#### [Work to complete]
The answer must be an exact copy of the records below, with every picture left out.

[Collected data entries]
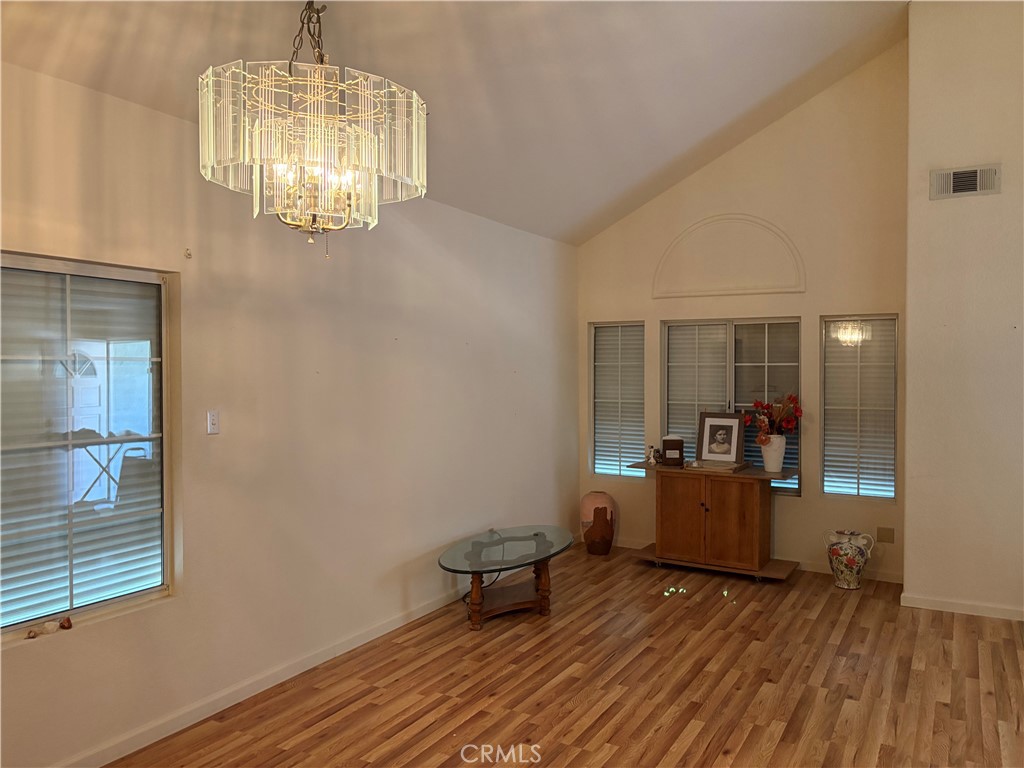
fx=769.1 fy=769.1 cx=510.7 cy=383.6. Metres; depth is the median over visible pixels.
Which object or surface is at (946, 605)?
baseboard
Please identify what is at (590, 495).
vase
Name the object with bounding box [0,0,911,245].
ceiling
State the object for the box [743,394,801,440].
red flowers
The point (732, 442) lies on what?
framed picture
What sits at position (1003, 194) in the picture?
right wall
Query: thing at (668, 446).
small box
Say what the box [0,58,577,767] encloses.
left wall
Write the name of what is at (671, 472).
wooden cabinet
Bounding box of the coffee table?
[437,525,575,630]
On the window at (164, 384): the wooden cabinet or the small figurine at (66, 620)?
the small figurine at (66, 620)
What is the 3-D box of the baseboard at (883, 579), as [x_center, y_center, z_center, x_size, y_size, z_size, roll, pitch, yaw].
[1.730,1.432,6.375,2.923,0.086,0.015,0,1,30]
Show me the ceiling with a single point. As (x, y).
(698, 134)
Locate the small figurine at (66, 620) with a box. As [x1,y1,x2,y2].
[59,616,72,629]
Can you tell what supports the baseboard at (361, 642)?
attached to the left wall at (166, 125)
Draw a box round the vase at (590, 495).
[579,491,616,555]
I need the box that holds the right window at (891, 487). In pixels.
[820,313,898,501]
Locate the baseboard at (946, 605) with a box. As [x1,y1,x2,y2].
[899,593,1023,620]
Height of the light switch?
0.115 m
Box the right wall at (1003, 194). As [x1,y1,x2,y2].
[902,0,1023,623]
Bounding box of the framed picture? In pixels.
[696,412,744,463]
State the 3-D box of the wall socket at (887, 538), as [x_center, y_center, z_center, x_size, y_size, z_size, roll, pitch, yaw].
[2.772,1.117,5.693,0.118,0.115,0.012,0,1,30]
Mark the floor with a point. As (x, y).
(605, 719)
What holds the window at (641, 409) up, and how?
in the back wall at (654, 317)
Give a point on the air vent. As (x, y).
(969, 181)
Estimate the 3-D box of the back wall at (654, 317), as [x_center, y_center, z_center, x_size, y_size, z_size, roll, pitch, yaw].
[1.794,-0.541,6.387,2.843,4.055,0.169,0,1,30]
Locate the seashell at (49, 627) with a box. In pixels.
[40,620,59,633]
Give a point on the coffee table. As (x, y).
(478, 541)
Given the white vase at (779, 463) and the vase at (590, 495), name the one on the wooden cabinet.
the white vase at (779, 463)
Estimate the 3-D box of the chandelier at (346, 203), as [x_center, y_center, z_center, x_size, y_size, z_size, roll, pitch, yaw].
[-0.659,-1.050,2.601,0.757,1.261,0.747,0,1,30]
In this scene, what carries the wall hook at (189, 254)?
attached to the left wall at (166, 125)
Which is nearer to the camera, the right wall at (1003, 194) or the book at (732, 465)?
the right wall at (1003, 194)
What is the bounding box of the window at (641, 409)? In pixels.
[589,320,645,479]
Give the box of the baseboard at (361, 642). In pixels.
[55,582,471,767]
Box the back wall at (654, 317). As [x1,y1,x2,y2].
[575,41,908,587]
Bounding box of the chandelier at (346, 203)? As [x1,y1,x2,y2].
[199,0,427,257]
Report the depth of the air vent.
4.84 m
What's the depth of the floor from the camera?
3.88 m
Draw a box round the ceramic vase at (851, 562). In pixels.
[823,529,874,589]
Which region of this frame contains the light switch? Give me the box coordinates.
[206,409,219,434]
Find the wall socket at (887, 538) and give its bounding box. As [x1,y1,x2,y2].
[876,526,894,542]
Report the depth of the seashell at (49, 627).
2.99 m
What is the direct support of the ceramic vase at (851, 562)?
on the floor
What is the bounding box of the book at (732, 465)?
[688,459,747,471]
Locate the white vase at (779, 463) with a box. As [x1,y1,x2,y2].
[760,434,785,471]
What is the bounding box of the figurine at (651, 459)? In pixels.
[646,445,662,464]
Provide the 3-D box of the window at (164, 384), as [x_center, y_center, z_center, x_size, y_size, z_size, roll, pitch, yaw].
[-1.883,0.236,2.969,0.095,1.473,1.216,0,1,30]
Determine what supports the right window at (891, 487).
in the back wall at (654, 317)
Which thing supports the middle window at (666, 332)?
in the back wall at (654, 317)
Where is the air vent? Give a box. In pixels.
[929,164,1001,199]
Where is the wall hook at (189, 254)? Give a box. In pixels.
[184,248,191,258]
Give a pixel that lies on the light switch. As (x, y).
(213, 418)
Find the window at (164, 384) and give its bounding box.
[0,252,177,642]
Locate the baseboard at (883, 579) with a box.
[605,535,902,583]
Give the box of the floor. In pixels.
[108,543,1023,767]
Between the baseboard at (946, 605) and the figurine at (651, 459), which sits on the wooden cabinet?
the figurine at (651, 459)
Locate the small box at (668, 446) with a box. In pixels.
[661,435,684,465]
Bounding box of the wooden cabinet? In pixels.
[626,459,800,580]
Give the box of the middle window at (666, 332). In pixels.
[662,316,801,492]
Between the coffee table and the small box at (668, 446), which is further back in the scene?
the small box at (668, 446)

#### [Written solution]
fx=769.1 fy=769.1 cx=510.7 cy=383.6. Metres; depth is the median over visible pixels.
Which object or surface is at (946, 605)?
baseboard
Please identify what is at (590, 495).
vase
Name the object with bounding box [0,0,911,245].
ceiling
State the object for the box [743,394,801,440].
red flowers
The point (732, 442) lies on what?
framed picture
What sits at position (1003, 194) in the picture?
right wall
Query: thing at (668, 446).
small box
Say what the box [0,58,577,767] encloses.
left wall
Write the name of what is at (671, 472).
wooden cabinet
Bounding box of the coffee table?
[437,525,575,630]
On the window at (164, 384): the wooden cabinet or the small figurine at (66, 620)?
the small figurine at (66, 620)
What is the 3-D box of the baseboard at (883, 579), as [x_center, y_center, z_center, x_size, y_size, z_size, roll, pitch, yaw].
[1.730,1.432,6.375,2.923,0.086,0.015,0,1,30]
Show me the ceiling with a single point. As (x, y).
(698, 134)
Locate the small figurine at (66, 620) with a box. As [x1,y1,x2,y2].
[59,616,72,629]
Can you tell what supports the baseboard at (361, 642)?
attached to the left wall at (166, 125)
Draw a box round the vase at (590, 495).
[579,491,616,555]
I need the box that holds the right window at (891, 487). In pixels.
[820,313,898,501]
Locate the baseboard at (946, 605) with a box. As [x1,y1,x2,y2].
[899,593,1023,620]
Height of the light switch?
0.115 m
Box the right wall at (1003, 194). As [x1,y1,x2,y2].
[902,0,1023,623]
Bounding box of the framed picture? In pixels.
[696,412,744,463]
State the 3-D box of the wall socket at (887, 538), as [x_center, y_center, z_center, x_size, y_size, z_size, roll, pitch, yaw].
[2.772,1.117,5.693,0.118,0.115,0.012,0,1,30]
Mark the floor with a point. As (x, y).
(605, 719)
What holds the window at (641, 409) up, and how?
in the back wall at (654, 317)
Give a point on the air vent. As (x, y).
(969, 181)
Estimate the 3-D box of the back wall at (654, 317), as [x_center, y_center, z_center, x_size, y_size, z_size, roll, pitch, yaw].
[1.794,-0.541,6.387,2.843,4.055,0.169,0,1,30]
Locate the seashell at (49, 627) with a box. In pixels.
[40,620,59,633]
Give a point on the coffee table. As (x, y).
(478, 541)
Given the white vase at (779, 463) and the vase at (590, 495), name the one on the wooden cabinet.
the white vase at (779, 463)
Estimate the 3-D box of the chandelier at (346, 203), as [x_center, y_center, z_center, x_size, y_size, z_size, roll, pitch, yaw].
[-0.659,-1.050,2.601,0.757,1.261,0.747,0,1,30]
In this scene, what carries the wall hook at (189, 254)?
attached to the left wall at (166, 125)
Which is nearer to the camera, the right wall at (1003, 194) or the book at (732, 465)?
the right wall at (1003, 194)
What is the bounding box of the window at (641, 409)? In pixels.
[589,320,645,479]
Give the box of the baseboard at (361, 642). In pixels.
[55,582,471,767]
Box the back wall at (654, 317). As [x1,y1,x2,y2].
[575,41,908,587]
Bounding box of the chandelier at (346, 203)? As [x1,y1,x2,y2].
[199,0,427,257]
Report the depth of the air vent.
4.84 m
What's the depth of the floor from the camera?
3.88 m
Draw a box round the ceramic vase at (851, 562). In pixels.
[823,529,874,589]
Which region of this frame contains the light switch? Give me the box coordinates.
[206,409,219,434]
Find the wall socket at (887, 538) and give its bounding box. As [x1,y1,x2,y2].
[876,526,894,542]
Report the depth of the seashell at (49, 627).
2.99 m
What is the direct support of the ceramic vase at (851, 562)?
on the floor
What is the bounding box of the book at (732, 465)?
[688,459,747,471]
Locate the white vase at (779, 463) with a box. As [x1,y1,x2,y2].
[760,434,785,471]
What is the bounding box of the figurine at (651, 459)? In pixels.
[646,445,662,464]
Provide the 3-D box of the window at (164, 384), as [x_center, y_center, z_center, x_size, y_size, z_size, roll, pitch, yaw].
[-1.883,0.236,2.969,0.095,1.473,1.216,0,1,30]
Determine what supports the right window at (891, 487).
in the back wall at (654, 317)
Which thing supports the middle window at (666, 332)?
in the back wall at (654, 317)
Where is the air vent? Give a box. In pixels.
[929,164,1001,199]
Where is the wall hook at (189, 254)? Give a box. In pixels.
[184,248,191,258]
Give a pixel that lies on the light switch. As (x, y).
(213, 418)
Find the window at (164, 384) and give its bounding box.
[0,252,177,642]
Locate the baseboard at (883, 579) with a box.
[605,535,902,583]
Give the box of the floor. In pixels.
[108,543,1023,767]
Between the baseboard at (946, 605) and the figurine at (651, 459), which sits on the wooden cabinet?
the figurine at (651, 459)
Locate the small box at (668, 446) with a box. In pixels.
[661,435,684,465]
Bounding box of the wooden cabinet? In pixels.
[626,459,800,580]
Give the box of the middle window at (666, 332). In pixels.
[662,316,801,492]
Between the coffee table and the small box at (668, 446), which is further back in the scene?
the small box at (668, 446)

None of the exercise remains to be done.